> [Exercises to complete]:
#1 Duplicate everything in the article about "Mein Kampf" in Congress from "Brooks, whose point" down to "World War I.".
#2 According to the article about "Mein Kampf" in Congress, on what date did Sen. Dianne Feinstein quote the same passage as Brooks?
#3 For each statement, say whether it agrees with the article about "Mein Kampf" in Congress, and quote the words that decide it. (a) Feinstein's remarks commemorated the anniversary of the end of World War II in Europe. (b) The book has been invoked in Congress fewer than a dozen times. (c) Alan Cranston died at age 86.

> [Text section]:
########

5 other times when ‘Mein Kampf’ was heard in Congress

An Alabama Republican congressman kicked up a political dust storm Monday when he quoted from Hitler’s 1925 book “Mein Kampf” on the House floor.

A copy of Adolf Hitler's book "Mein Kampf" (My Struggle) from 1940 is pictured in Berlin, Germany, in this picture taken December 16, 2015 (photo credit: REUTERS/FABRIZIO BENSCH)
A copy of Adolf Hitler's book "Mein Kampf" (My Struggle) from 1940 is pictured in Berlin, Germany, in this picture taken December 16, 2015
(photo credit: REUTERS/FABRIZIO BENSCH)

An Alabama Republican congressman kicked up a political dust storm Monday when he quoted from Hitler’s 1925 book “Mein Kampf” on the House floor. Critics hated the way Mo Brooks emphatically compared present-day Democrats with members of the Nazi Party; said he seemed to misunderstand the very Hitler passage he was quoting; and that by even speaking the Nazi leader’s words in the hallowed halls of Congress he had somehow given them legitimacy.

Yes, Brooks directly compared Democrats, whom he repeatedly referred to as “socialists,” with Germany’s National Socialist German Workers Party, better known as the Nazis. Subtle it wasn’t.

And yes, he appeared to misappropriate the section he was quoting from Hitler’s manifesto cum memoir. The section in question is Hitler’s description of the “big lie,” which he describes in “Mein Kampf” as the kind of outrageous propaganda that the “masses more readily fall victim to.”

Brooks, whose point was that Democrats had spread the “big lie” of White House collusion, read the piece as if Hitler was endorsing the concept. If you read the original, you see Hitler is accusing his Jewish enemies of spreading the “big lie” of German culpability in World War I.

(It’s true that Hitler’s propaganda chief, Joseph Goebbels, would later adapt the “big lie” technique in spreading the Nazi message.)

But was Brooks’ decision to quote from one of the 20th century’s most controversial and hateful political tracts unprecedented? Not really. The book has been invoked in Congress at least three dozen times, usually as a warning about the insidious appeal of fascism and a warning to those who would ignore its purveyors.

Here are five examples:

Dianne Feinstein

On May 8, 1995, Sen. Dianne Feinstein, D-Calif., in remarks commemorating the anniversary of the end of World War II in Europe, quoted the very same passage as Brooks.

“In ‘Mein Kampf,’ Hitler described what history has shown to be correct,” said Feinstein, who is Jewish. She quoted the sentence describing how the “masses” fall victim to the big lie because, as Hitler wrote, “they would not believe that others have the impudence to distort the truth so infamously.”

“Millions, indeed, did fall victim to the big lie,” Feinstein explained. “Fanatical in his quest for personal power, Hitler withdrew Germany from the League of Nations. … In fact, the West’s hesitance in the face of this evil has sullied the word ‘appeasement’ for all time.”

The senator who published ‘Mein Kampf’

On Jan. 22, 2001, another California Democrat, Sen. Barbara Boxer, recalled an anecdote from the life of the late Sen. Alan Cranston of California, who had died the month before at age 86.

########

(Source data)

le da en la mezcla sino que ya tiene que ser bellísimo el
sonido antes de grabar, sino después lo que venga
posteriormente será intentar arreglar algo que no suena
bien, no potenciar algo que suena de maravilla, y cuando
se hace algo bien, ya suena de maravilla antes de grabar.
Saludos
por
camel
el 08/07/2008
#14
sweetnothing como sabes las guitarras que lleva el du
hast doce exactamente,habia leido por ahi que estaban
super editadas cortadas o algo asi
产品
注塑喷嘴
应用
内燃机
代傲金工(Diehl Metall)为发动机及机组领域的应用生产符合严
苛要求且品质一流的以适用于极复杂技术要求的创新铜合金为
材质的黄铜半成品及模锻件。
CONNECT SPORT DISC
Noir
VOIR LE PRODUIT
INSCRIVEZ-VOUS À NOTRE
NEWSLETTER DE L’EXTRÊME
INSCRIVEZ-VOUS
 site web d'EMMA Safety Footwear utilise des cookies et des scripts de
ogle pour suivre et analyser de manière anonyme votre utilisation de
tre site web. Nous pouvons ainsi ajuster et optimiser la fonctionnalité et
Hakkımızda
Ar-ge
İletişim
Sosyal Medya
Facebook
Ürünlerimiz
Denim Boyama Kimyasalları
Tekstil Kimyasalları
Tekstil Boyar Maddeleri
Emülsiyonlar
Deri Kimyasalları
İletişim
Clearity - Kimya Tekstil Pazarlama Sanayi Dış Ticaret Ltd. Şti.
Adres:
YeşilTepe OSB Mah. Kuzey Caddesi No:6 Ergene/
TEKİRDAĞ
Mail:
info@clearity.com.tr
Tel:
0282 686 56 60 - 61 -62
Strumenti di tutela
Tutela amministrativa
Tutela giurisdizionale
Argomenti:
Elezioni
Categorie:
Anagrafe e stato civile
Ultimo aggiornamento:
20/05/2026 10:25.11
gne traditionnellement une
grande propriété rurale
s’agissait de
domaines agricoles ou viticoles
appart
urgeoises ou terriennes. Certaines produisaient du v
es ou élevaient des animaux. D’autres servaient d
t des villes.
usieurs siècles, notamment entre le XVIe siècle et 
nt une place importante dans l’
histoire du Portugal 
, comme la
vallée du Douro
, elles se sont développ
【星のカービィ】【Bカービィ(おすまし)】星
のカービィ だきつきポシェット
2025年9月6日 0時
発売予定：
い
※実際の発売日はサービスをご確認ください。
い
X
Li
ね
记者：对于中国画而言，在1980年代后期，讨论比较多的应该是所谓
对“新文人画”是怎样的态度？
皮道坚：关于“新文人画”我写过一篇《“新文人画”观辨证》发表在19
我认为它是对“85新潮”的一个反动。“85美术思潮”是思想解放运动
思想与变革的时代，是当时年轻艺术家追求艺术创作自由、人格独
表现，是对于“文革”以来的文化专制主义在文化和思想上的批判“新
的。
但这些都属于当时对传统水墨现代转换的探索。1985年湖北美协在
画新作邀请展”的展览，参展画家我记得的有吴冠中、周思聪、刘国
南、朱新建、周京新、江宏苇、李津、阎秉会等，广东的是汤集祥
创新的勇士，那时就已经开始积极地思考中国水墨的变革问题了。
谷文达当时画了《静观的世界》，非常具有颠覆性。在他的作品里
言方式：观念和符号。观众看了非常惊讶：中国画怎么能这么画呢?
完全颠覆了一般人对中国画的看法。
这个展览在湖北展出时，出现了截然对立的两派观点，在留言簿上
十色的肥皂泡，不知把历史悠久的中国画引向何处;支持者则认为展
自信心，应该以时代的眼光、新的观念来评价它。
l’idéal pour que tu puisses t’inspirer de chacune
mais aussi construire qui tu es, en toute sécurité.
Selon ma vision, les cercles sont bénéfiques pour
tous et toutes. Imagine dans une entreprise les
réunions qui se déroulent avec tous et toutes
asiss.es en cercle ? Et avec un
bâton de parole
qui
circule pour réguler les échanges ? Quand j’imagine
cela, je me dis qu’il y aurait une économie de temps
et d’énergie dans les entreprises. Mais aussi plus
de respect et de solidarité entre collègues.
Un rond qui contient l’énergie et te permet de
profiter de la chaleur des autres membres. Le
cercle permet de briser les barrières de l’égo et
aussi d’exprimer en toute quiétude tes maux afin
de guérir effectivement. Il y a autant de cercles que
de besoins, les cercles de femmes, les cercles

########

> [Expected outputs]:
#1
Brooks, whose point was that Democrats had spread the “big lie” of White House collusion, read the piece as if Hitler was endorsing the concept. If you read the original, you see Hitler is accusing his Jewish enemies of spreading the “big lie” of German culpability in World War I.

#2 May 8, 1995.

#3
(a) Yes: "in remarks commemorating the anniversary of the end of World War II in Europe"
(b) No: "The book has been invoked in Congress at least three dozen times"
(c) Yes: "who had died the month before at age 86"